I show you how to do that in my video tutorial.

I brought my crystal ball on a Christmas outing with our photo club.

I used my Canon 50mm 1.4 lens,
but others used different try several and see which you like best.
I tried my macro lens and was able to get closer...worked great!

Focus on the scene inside the crystal ball.

To capture the star glow around the lights,
shoot at night on tripod using a very small aperture.

Set your camera on aperture priority
100 ISO

This will create a very long shutter, but since you are on tripod, that's no problem.
You will love your STARS!

We really enjoyed using the crystal ball at night
and didn't have to worry about any fire dangers.

Your Christmas tree is a wonderful subject
for practicing with your crystal ball!

Not only will your tree look great in the ball,
the lights will turn to bokeh in the background.
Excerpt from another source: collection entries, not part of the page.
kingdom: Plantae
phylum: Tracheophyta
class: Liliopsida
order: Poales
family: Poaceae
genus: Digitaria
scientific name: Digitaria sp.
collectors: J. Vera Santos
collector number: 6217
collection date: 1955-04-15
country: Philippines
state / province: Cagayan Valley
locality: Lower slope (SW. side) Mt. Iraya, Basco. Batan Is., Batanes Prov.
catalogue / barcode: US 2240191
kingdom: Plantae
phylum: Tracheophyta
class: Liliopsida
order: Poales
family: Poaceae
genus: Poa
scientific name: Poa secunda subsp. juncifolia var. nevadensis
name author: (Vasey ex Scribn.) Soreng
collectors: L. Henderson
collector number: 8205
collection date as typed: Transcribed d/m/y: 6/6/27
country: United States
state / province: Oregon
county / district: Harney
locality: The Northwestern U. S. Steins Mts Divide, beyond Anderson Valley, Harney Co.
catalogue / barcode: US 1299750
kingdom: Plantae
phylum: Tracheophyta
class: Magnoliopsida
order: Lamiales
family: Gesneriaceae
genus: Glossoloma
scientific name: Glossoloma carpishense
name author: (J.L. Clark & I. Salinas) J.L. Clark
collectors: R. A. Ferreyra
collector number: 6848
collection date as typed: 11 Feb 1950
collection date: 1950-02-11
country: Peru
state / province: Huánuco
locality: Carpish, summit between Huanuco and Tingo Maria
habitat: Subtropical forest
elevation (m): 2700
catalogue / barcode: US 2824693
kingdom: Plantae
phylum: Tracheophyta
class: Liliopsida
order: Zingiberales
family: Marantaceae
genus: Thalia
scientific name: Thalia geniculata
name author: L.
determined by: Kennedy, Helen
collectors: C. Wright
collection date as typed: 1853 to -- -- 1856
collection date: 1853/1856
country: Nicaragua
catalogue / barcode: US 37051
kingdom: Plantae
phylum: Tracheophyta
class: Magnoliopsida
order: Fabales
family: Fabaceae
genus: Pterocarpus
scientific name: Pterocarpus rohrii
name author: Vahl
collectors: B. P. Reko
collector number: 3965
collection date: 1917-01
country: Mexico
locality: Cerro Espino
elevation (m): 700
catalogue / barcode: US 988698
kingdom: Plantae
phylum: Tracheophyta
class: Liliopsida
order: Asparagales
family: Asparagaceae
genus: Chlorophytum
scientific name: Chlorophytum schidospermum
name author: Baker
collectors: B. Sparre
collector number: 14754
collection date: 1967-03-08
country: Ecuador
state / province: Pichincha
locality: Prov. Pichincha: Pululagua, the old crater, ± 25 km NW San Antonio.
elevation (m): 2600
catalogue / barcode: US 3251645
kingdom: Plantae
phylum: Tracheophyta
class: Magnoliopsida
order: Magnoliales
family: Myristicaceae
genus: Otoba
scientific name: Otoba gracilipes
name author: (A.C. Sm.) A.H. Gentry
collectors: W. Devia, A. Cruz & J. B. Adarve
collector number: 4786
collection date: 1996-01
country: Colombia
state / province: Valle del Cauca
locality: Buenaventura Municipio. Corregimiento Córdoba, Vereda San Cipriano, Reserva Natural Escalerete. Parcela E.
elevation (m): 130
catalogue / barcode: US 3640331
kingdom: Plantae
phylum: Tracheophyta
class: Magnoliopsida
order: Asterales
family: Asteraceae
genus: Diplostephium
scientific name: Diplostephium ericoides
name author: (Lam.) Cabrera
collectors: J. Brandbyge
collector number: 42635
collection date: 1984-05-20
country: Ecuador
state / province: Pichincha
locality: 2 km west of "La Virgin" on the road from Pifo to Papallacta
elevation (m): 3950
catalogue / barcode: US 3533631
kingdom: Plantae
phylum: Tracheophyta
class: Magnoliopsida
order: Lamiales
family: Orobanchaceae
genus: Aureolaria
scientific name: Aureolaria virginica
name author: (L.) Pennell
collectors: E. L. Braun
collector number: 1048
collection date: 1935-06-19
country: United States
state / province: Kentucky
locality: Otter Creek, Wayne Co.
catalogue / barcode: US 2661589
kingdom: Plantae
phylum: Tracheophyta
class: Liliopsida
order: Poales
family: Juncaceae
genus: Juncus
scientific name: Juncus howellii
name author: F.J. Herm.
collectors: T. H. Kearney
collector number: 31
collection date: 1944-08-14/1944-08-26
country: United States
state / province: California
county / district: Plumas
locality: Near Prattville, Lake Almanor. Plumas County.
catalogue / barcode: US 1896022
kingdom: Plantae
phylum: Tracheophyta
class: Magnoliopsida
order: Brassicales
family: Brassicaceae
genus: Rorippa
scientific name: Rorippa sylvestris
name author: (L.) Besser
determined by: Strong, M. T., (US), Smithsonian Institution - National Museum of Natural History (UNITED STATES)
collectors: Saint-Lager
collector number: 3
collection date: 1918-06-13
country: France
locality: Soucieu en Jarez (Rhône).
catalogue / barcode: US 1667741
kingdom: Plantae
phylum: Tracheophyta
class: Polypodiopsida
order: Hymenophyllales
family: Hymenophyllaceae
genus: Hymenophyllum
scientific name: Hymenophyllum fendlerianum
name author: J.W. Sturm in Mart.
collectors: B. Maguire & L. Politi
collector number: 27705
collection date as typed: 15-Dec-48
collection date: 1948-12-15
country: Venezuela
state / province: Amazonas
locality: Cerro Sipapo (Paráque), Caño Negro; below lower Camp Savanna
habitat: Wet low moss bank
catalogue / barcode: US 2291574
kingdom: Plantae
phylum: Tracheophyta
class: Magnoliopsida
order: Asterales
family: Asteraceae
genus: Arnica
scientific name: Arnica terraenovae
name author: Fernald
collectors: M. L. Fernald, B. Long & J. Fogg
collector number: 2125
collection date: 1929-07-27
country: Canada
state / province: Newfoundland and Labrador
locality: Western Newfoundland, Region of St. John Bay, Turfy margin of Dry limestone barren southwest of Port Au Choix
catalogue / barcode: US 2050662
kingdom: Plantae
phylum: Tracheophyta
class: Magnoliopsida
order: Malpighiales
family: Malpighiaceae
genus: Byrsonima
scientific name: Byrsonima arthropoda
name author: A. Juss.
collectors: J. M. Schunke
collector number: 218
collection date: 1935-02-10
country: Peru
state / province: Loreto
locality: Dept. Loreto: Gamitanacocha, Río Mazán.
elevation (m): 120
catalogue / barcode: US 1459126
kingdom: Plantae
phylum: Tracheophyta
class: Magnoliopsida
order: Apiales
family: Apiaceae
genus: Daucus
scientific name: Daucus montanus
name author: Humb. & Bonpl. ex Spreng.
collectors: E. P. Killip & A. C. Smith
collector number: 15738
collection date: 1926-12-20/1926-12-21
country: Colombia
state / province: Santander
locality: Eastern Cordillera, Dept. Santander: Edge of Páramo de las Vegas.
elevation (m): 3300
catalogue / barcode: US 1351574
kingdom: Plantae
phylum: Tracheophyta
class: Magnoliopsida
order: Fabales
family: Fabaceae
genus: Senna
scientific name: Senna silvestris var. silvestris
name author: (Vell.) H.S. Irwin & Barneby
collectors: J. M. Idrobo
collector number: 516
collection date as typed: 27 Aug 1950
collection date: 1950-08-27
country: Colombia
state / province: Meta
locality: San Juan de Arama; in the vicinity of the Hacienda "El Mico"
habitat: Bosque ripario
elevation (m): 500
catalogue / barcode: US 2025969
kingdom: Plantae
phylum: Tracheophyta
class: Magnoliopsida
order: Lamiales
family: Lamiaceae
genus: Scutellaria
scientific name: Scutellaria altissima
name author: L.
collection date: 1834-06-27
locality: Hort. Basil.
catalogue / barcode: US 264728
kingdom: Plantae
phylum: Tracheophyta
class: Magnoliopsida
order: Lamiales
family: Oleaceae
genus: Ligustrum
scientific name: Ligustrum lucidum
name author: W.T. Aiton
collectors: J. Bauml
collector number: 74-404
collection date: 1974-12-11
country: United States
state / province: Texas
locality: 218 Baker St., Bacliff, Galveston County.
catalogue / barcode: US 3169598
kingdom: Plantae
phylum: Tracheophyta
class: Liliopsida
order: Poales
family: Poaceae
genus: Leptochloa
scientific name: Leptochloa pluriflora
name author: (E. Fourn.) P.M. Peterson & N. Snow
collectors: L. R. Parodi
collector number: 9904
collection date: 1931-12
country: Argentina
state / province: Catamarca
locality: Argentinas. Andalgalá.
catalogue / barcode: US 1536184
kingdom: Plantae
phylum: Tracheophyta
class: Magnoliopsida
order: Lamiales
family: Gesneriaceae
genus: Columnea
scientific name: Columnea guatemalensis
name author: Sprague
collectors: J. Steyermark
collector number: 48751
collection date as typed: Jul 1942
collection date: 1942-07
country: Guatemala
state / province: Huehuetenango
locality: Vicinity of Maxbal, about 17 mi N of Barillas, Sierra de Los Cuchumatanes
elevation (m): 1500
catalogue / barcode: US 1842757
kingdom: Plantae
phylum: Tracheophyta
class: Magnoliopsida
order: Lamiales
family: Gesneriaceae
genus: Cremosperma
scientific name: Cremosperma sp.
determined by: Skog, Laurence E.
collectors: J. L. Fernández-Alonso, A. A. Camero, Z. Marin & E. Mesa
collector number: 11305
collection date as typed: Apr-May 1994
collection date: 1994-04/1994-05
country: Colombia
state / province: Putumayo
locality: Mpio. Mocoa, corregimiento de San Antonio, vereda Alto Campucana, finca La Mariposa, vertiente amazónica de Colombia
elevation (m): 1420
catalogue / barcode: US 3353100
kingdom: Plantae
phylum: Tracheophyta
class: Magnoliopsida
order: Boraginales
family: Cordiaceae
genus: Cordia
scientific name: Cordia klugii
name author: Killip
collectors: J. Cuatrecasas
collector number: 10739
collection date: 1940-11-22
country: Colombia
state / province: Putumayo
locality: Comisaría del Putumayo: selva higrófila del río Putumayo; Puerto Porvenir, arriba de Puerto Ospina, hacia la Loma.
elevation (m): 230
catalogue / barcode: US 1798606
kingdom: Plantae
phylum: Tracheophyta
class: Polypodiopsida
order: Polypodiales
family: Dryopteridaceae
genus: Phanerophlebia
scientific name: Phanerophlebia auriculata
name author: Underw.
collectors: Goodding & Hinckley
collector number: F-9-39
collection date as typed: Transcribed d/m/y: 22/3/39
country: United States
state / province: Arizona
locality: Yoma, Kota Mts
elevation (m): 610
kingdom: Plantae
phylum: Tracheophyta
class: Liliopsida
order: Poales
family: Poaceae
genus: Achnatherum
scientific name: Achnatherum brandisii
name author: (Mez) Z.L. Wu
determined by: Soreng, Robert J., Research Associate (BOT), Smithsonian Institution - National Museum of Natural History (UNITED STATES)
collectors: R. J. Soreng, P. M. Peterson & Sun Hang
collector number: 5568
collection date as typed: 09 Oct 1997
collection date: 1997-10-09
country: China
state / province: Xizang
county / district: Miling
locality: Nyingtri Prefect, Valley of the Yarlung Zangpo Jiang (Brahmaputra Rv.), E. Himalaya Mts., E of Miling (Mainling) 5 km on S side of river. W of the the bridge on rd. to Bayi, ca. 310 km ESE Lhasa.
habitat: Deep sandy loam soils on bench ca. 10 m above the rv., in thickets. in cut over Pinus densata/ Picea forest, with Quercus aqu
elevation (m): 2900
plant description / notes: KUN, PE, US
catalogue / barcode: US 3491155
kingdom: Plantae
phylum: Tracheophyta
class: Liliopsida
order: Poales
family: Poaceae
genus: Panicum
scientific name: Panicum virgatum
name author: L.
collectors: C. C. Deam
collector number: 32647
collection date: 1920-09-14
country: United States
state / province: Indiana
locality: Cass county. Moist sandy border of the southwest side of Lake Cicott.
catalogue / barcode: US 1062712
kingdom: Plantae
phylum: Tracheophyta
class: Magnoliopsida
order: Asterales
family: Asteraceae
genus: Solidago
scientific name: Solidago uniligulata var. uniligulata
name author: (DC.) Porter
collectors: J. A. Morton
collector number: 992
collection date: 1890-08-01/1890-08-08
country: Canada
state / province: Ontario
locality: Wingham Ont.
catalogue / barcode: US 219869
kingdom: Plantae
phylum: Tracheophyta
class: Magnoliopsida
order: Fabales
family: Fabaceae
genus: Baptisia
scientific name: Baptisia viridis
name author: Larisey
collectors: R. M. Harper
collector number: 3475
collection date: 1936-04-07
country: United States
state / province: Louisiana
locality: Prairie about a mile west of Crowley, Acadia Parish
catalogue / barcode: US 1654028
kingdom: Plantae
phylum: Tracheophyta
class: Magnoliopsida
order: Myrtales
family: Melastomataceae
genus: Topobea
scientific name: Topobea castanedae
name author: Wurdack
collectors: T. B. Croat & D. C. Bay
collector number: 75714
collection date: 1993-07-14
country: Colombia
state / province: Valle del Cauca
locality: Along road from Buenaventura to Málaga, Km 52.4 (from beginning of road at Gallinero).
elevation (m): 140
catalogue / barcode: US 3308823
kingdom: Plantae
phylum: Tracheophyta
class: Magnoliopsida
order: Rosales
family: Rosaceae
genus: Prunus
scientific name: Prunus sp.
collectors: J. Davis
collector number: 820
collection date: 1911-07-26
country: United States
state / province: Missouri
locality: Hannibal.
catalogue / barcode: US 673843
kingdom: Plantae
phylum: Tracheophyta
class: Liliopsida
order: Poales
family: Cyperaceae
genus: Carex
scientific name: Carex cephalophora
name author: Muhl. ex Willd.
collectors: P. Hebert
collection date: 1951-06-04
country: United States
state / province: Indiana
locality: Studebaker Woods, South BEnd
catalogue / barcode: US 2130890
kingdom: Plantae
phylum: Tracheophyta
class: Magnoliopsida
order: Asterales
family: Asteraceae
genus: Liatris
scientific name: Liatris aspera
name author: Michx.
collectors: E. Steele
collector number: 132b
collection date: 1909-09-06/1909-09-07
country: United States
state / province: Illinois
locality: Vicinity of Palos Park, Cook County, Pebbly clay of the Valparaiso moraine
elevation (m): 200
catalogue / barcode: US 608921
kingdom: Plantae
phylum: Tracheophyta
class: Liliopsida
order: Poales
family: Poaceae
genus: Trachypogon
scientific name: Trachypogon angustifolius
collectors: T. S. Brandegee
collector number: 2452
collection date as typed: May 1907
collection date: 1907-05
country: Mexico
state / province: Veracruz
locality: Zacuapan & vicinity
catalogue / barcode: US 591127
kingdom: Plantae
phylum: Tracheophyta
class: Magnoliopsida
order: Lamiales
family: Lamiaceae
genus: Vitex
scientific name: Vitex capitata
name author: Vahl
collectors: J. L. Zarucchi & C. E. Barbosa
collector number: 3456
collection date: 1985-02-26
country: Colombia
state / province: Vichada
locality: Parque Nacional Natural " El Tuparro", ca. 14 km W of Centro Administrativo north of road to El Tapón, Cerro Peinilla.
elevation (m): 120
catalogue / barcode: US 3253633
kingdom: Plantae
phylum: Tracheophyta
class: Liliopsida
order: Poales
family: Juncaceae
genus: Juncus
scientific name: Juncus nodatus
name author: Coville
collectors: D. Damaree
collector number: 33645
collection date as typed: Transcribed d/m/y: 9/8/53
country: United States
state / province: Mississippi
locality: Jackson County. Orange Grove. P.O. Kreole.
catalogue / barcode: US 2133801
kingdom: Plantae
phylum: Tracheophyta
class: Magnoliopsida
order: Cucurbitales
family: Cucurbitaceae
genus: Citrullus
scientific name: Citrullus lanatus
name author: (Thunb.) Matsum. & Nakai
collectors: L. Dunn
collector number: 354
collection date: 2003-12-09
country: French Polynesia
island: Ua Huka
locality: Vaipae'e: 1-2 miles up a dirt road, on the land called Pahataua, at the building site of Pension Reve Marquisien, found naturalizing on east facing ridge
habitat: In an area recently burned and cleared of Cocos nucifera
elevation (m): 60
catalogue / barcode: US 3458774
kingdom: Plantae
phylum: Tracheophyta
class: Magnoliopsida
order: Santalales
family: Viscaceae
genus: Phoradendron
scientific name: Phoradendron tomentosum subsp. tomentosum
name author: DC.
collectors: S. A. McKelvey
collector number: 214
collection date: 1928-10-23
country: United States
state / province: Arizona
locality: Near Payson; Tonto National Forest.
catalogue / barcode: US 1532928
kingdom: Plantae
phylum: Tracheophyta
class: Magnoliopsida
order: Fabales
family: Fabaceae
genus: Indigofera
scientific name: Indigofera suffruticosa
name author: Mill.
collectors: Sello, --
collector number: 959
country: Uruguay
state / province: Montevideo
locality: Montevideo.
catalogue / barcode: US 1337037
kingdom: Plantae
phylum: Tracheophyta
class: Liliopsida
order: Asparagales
This was my set up with the tree in the background.

The further the crystal ball is from the tree, the bigger your bokeh will be
in the background of your photo.

Start with these settings:

Aperture Priority
(or if your lens doesn't get that wide, the widest your aperture will go.)

ISO 100

You will have a long shutter, but that's fine on tripod.

Once you get a focus and lock it by clicking to manual focus on your lens, 
turn off all the lights in the room except for your Christmas tree.

Take the shot, then
Adjust your settings if needed to meet your light conditions.

Notice that I flipped this entire photo so the tree is right-side-up in the ball.

If you move the crystal ball closer to the tree,
your bokeh will be smaller and the tree will be bigger inside the ball.

You can see here, I flipped the tree inside the ball as
I demonstrate in the above video tutorial.

If you don't want to invest in a crystal ball...mine cost $40,
you can get a similar effect with a wine goblet filled with water.

I tried photographing my daughter through the crystal ball.

She looked a bit distorted, but this distortion
could make for some fun people photos...especially with kids!

Try a fun composite like this one I created to post on Christmas Eve s few years ago.

I photographed my daughter in the garage and moved the ball
and her to a snowy background.

You can have somebody hold the crystal ball or place it on different surfaces.

Use your imagination and have a BALL!


  1. What size is your ball? Does it need to be crystal or would the clear quartz ones on EBay work? They are quite a bit cheaper.

  2. Hi Carol,

    Mine is a 4" heavy crystal ball. I have never tried the clear quartz, so I have no experience with them. Can anyone else tell us their experience with a quartz crystal ball? Thanks!